● **What is being asked**: Print every entry, word for word, and skip the images.
┄┄┄┄┄┄┄┄┄┄
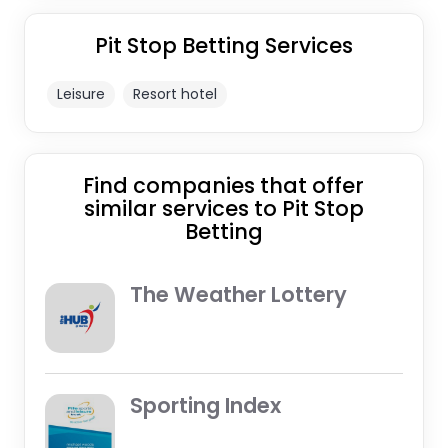
Pit Stop Betting Services
Leisure
Resort hotel
Find companies that offer
similar services to Pit Stop
Betting
The Weather Lottery
Sporting Index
┄┄┄┄┄┄┄┄┄┄
● **Task response**:
Pit Stop Betting Services
Leisure
Resort hotel
Find companies that offer
similar services to Pit Stop
Betting
The Weather Lottery
Sporting Index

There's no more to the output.